The CVE description has an ending sentence that, if you agreed with what I wrote before about the v2 bypass impacting the OWASP Core Rule Set, is quite ambiguous.

Is it true to say that ModSecurity v2 is not impacted by this vulnerability? Technically, yes. However, the same design error present in v3 also exists in v2, which, as we discussed earlier, results in a different type of bypass. So, I'm wondering: why not address both issues and why assert that v2 doesn't have this problem when a very similar issue is present and well-known in v2? I really don't know.

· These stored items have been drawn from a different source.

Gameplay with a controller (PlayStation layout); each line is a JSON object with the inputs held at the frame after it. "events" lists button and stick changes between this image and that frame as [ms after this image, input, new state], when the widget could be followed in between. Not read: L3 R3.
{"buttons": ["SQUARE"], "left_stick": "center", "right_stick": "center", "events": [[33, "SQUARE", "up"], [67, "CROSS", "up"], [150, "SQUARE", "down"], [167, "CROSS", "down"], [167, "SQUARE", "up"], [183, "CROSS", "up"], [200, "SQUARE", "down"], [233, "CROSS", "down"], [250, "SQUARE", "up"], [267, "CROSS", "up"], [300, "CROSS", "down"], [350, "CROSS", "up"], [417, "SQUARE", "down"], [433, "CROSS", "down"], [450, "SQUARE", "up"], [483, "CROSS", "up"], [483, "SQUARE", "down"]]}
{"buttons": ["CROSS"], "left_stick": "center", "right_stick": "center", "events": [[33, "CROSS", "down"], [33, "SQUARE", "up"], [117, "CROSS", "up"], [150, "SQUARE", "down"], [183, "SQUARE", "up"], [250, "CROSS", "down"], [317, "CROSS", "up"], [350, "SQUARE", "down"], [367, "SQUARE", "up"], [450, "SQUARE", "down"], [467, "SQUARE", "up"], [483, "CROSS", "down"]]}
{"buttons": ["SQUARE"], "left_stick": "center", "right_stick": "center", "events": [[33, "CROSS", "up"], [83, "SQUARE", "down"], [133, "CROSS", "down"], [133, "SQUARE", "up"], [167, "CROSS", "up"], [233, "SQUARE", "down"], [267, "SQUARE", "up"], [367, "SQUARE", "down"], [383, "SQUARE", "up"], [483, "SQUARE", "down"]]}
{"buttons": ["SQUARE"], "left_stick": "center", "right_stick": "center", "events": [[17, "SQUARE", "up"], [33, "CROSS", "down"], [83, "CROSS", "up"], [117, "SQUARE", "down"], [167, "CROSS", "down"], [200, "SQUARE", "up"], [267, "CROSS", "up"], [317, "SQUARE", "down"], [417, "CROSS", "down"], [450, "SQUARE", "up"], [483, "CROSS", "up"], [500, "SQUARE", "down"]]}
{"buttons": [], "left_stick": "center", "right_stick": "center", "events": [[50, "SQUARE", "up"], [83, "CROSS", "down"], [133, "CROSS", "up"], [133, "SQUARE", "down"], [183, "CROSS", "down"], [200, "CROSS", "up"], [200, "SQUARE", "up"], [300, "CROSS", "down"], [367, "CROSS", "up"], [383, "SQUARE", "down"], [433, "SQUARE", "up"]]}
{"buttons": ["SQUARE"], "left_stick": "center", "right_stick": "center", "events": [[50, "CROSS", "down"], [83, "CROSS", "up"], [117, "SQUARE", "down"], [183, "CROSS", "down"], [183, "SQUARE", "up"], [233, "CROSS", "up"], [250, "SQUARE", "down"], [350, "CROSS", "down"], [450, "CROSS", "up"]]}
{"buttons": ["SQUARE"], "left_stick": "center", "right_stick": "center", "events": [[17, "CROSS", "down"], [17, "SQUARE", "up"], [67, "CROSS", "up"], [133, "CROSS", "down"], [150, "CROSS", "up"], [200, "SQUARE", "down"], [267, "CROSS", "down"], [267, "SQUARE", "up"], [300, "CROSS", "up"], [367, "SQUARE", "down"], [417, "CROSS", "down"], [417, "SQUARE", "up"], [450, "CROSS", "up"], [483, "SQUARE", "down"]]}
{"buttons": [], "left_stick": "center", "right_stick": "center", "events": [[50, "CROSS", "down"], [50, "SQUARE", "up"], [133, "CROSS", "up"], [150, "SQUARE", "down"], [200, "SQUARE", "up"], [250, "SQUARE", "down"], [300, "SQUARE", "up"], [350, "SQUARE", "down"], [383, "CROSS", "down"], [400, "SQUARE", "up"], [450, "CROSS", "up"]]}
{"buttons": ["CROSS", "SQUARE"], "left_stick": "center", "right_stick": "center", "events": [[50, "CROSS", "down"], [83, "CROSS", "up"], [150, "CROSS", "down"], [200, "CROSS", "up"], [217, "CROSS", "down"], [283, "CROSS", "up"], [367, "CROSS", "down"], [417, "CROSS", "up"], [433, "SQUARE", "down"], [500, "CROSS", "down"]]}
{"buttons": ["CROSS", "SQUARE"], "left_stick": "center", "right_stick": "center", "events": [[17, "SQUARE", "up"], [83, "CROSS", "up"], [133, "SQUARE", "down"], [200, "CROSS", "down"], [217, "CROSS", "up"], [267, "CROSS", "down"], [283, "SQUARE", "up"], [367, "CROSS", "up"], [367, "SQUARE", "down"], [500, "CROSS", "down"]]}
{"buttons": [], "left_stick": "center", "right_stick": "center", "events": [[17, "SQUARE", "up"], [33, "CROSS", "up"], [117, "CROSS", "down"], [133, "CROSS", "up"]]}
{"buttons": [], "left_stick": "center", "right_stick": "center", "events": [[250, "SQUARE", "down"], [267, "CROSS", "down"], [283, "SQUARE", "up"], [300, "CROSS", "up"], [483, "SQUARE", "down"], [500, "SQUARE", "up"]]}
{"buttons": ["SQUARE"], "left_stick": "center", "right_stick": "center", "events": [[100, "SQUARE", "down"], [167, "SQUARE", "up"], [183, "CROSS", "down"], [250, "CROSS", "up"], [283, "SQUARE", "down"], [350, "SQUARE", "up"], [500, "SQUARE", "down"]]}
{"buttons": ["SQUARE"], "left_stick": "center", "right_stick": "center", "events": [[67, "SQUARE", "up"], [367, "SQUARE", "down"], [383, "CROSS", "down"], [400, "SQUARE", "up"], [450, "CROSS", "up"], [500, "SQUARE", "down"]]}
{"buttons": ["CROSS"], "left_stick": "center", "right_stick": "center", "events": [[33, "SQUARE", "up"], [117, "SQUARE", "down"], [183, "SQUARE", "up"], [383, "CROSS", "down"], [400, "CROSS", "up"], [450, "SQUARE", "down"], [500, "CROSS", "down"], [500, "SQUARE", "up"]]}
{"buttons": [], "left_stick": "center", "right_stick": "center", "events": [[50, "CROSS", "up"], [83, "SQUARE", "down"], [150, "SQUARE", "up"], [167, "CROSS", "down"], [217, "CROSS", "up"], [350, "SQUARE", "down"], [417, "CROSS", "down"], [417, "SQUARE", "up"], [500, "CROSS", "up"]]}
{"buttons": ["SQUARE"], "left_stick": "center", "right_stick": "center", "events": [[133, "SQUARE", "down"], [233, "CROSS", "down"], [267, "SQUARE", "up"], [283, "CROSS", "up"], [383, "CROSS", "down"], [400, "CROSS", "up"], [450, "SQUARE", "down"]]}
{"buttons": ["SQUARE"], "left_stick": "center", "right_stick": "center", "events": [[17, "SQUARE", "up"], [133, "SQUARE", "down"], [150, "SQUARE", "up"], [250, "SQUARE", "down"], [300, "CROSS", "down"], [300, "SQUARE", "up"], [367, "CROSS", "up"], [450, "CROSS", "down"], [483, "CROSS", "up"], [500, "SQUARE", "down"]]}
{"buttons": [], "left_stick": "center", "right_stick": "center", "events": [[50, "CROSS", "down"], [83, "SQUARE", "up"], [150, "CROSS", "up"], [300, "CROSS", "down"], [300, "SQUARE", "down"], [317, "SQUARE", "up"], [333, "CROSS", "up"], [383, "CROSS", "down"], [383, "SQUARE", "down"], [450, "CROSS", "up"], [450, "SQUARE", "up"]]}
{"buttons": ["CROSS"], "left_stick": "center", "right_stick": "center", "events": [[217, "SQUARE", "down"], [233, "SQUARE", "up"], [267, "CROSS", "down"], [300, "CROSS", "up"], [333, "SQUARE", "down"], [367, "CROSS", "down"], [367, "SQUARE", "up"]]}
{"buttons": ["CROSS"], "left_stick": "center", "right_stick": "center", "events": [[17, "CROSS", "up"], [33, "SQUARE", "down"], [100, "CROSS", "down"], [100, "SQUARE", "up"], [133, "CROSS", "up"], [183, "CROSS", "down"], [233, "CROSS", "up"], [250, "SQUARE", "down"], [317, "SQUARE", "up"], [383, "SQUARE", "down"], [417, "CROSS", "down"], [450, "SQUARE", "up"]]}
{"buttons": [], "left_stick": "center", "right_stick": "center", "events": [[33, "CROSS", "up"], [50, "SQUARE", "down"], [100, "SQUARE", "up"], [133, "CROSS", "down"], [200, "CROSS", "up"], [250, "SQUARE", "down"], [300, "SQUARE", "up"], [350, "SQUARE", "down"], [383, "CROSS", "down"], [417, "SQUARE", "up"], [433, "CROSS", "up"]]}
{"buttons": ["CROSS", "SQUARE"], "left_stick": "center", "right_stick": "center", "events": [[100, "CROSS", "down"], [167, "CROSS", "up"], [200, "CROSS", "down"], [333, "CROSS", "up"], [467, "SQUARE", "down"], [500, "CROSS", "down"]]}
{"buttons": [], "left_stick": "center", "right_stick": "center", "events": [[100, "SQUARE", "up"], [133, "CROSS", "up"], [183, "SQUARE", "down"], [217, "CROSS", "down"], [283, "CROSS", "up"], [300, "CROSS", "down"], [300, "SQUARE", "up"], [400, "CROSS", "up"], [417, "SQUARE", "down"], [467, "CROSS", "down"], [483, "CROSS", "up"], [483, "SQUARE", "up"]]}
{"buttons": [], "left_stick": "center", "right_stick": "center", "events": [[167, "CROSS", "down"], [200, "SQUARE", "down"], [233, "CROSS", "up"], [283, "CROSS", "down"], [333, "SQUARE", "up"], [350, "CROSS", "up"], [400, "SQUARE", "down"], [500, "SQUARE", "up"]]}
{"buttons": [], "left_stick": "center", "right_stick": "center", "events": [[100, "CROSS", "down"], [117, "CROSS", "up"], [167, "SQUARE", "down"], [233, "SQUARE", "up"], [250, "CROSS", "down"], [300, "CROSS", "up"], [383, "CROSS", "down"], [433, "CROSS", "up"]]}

The official timeline published by OWASP here is:

  • 2023-11-13 : OWASP CRS submits report to Trustwave Spiderlabs, includes SQLi proof of concept
  • 2023-11-14 : Trustwave Spiderlabs acknowledges report, promises investigation
  • 2023-11-28 : OWASP CRS asks for update
  • 2023-11-29 : Trustwave Spiderlabs rejects report, describes it as anomaly without security impact
  • 2023-12-01 : OWASP CRS reiterates previously shared SQLi proof of concept
  • 2023-12-01 : Trustwave Spiderlabs acknowledges security impact
  • 2023-12-04 : OWASP CRS shares XSS proof of concept
  • 2023-12-07 : Trustwave Spiderlabs promises security release early in the new year
  • 2024-01-02 : OWASP CRS asks for update
  • 2024-01-03 : Trustwave Spiderlabs announces preview patch by Jan 12, release in the week of Jan 22
  • 2024-01-12 : Trustwave Spiderlabs shares preview patch with primary contact from OWASP CRS
  • 2024-01-22 : OWASP CRS confirms preview patch fixes vulnerability
  • 2024-01-24 : Trustwave Spiderlabs announces transfer of ModSecurity project to OWASP for 2024-01-25
  • 2024-01-25 : Trustwave Spiderlabs transfers ModSecurity repository to OWASP
  • 2024-01-25 : OWASP creates OWASP ModSecurity, assigns OWASP ModSecurity production level, primary contact from OWASP CRS becomes OWASP ModSecurity co-lead
  • 2024-01-26 : OWASP ModSecurity leaders decide to release on 2023-01-30
  • 2024-01-27 : OWASP ModSecurity creates GPG to sign upcoming release
  • 2024-01-29 : NCSC-CH assigns CVE 2024-1019, advisory text and release notes are being prepared, planned release procedure is discussed with Trustwave Spiderlabs
  • 2024-01-30 : OWASP ModSecurity Release 3.0.12

This timeline omits the fact that the bug was originally discovered by liudongmiao on March 19, 2022: link. Furthermore, when the ModSecurity development team (TrustWave at the time) responded to the OWASP Core Rule Set mail, stating that what was reported was not a security issue, they also provided a link to the liudongmiao's GitHub issue, confirming their awareness about this problem.